Dentro de la ya de por sí cortedad del derecho para las víctimas, el debate ha pendulado entre una y otra esfera: unos hablan de la vida y la reparación, y sus categorías son los móviles del crimen, los excesos o racionalidad de la fuerza, la proporcionalidad de la reparación, el andamiaje histórico y una serie de argumentos de fondo que ya conocemos. Para los otros, la discusión está en una dimensión que no confiesan. Ellos están hablando de otro asunto y otras categorías. Ellos defienden un determinado modelo que se sostiene sobre esos seres que nunca han contado como vidas humanas. Y aunque sus rencillas internas son evidentes, en algo están todos de acuerdo: 30 años después defienden exactamente el mismo orden de cosas. Y convierten el debate sobre una sucesión de desgracias históricas –que al día de hoy siguen teniendo efectos en la vida de la gente a pocos kilómetros de los tribunales– en un frío laberinto jurídico de memoriales e impugnaciones.
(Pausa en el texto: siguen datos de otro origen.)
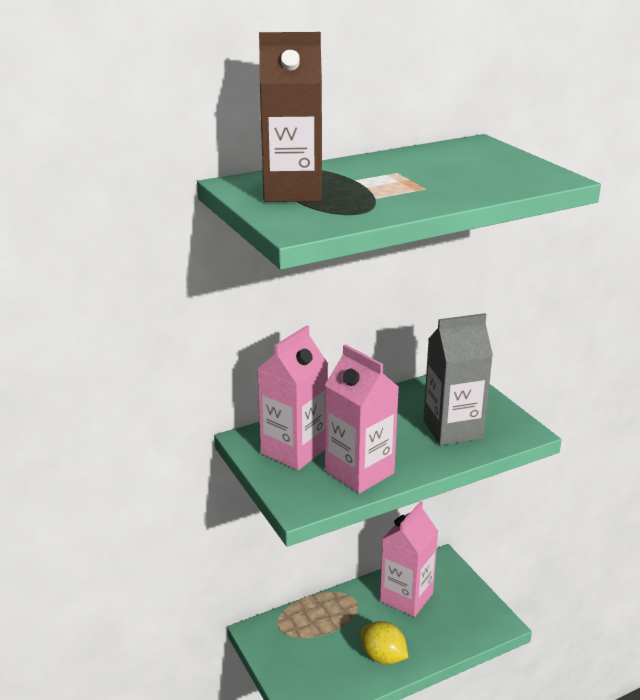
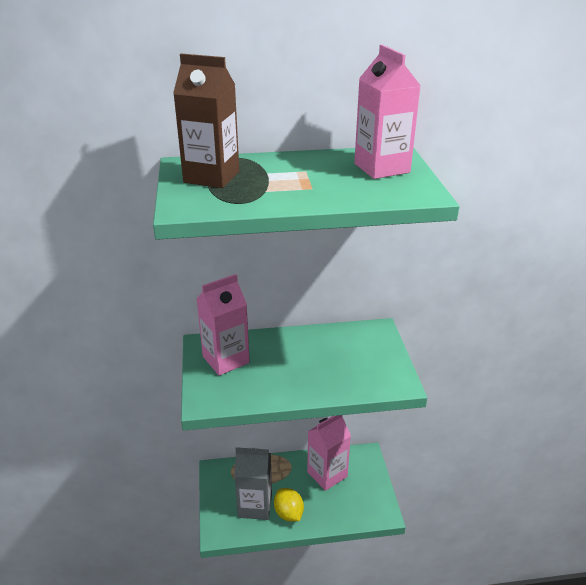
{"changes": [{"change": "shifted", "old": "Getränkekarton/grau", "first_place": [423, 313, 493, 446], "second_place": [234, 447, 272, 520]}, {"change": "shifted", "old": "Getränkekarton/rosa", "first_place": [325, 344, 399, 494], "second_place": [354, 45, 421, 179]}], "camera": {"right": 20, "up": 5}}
Yo me pregunto si la “reconciliación” tiene significado alguno cuando la justicia no lo tiene. Me pregunto qué significa la reconciliación para alguien que, encima de bancarse las pintorescas ceremonias de un proceso respecto del cual podría tener mil y un motivos para desconfiar, ahora quizá deberá repetir todo aquello que con certeza le implica una colección de traumas en la vida, sólo porque el peso de su palabra y su dolor es menor al de un recurso, un ocurso o un amparo servido al calor de gritos neuróticos y bigotudos. Me pregunto cuáles son, ante un drama de este calibre, los límites de la obediencia al derecho.
¿De qué se trata todo esto, más allá del teatro? ¿Cómo sostener la fuerza de un fallo que ha sentado precedente político y simbólico, no sólo hacia la impunidad sistémica que nos afecta a todos, sino hacia un camino de reparaciones históricas que no puede concebirse sin mitigar las injusticias del presente, que incluyen esa conflictividad generada por un gobierno entregado a las corporaciones extractivas y a sus socios locales?
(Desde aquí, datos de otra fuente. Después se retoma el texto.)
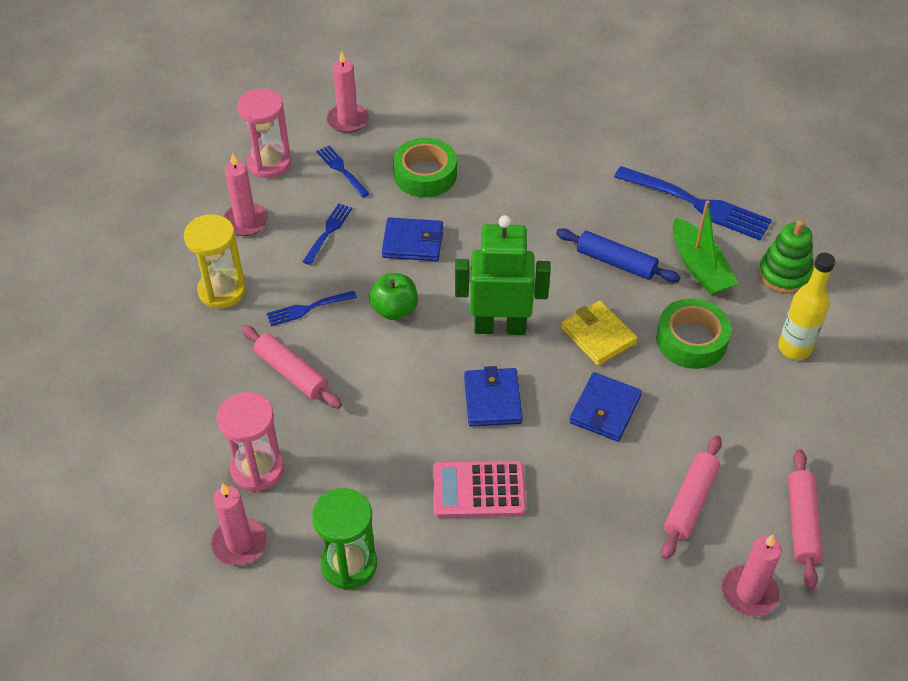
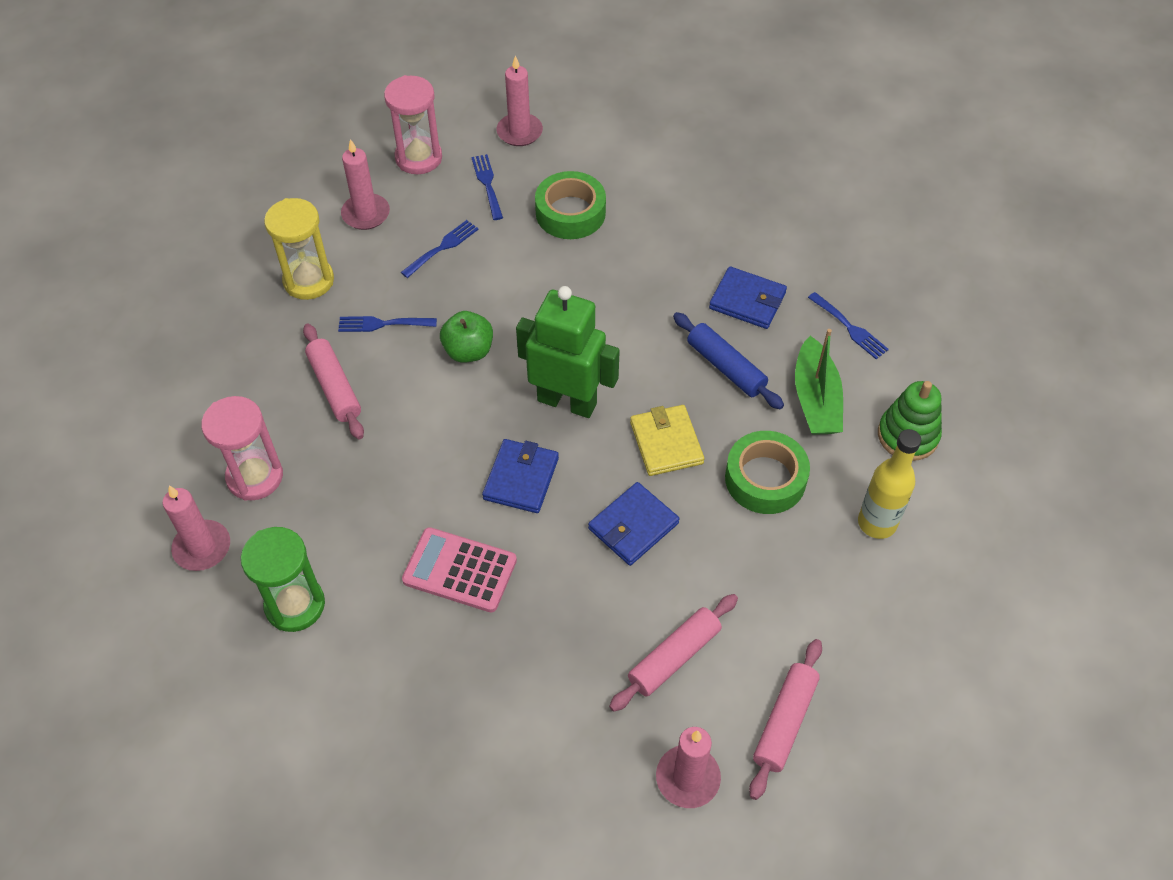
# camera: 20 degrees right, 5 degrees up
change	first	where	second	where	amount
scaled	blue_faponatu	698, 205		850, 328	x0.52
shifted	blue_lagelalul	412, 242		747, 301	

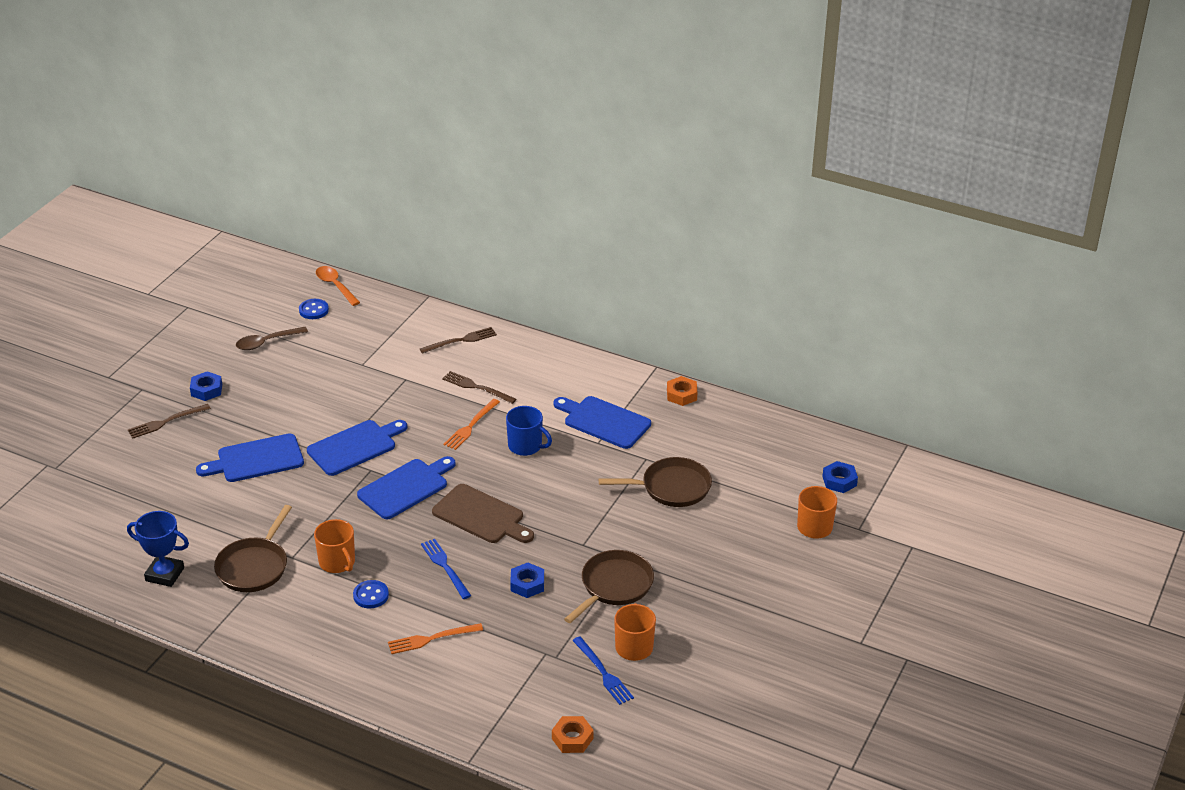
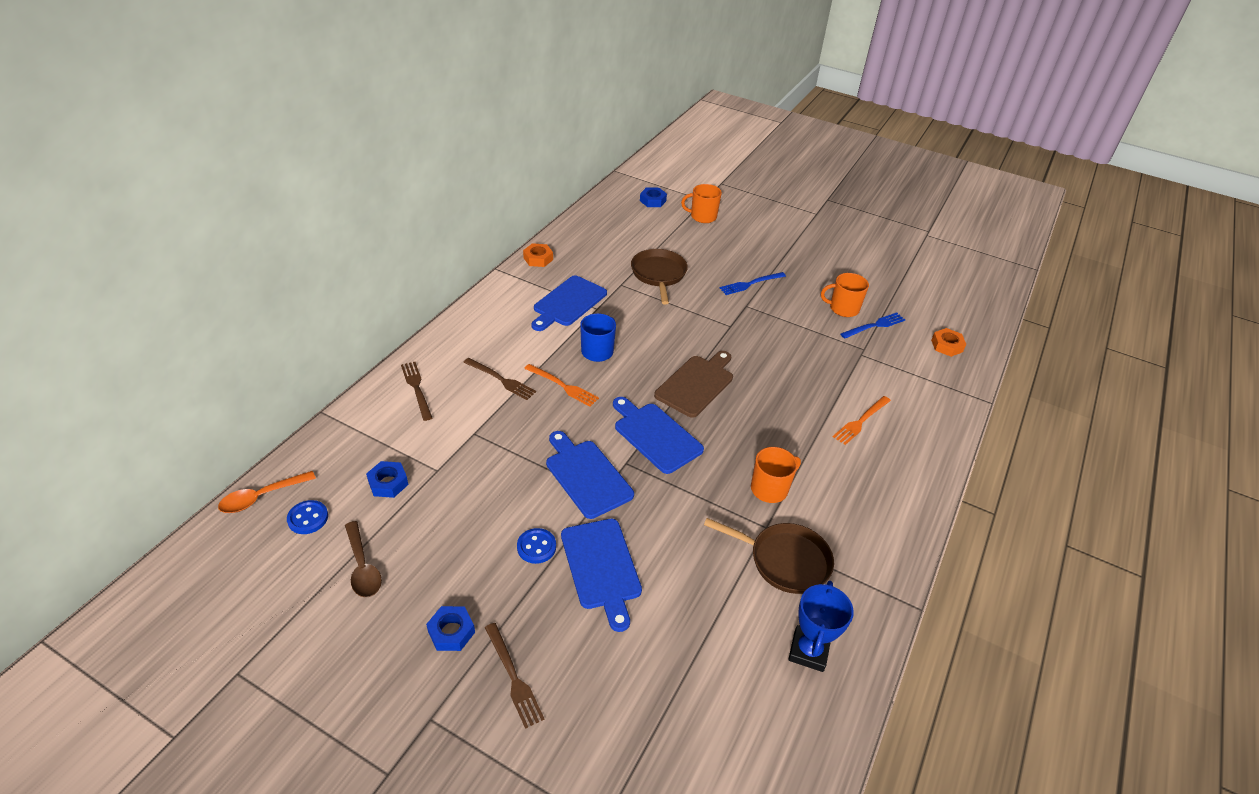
# camera: 90 degrees left, 5 degrees up
change	first	where	second	where	amount
rotated	brown_faponatu	476, 387		501, 380	90 degrees counterclockwise
shifted	blue_faponatu	445, 567		750, 284	
gone	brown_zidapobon	614, 586			
shifted	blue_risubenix	527, 584		388, 483	
shifted	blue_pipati	371, 595		536, 547	
rotated	orange_faponatu	431, 639		861, 421	60 degrees clockwise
Las fisuras en el sistema son peligrosas para el poder, por la fuerza adicional que insuflan a quienes de todas formas ya están curados en librar batallas largas y a contracorriente. Son peligrosas porque transforman a las víctimas en sujetos de derechos. Y porque los sujetos de derechos saben perfectamente que la reparación no tiene sentido alguno, si no se traduce en medidas concretas que les permitan recuperar el control de su propia vida y de su futuro. Tan claro lo tienen, que lo han estado reivindicando todos estos años. La justicia no se trata de otra cosa.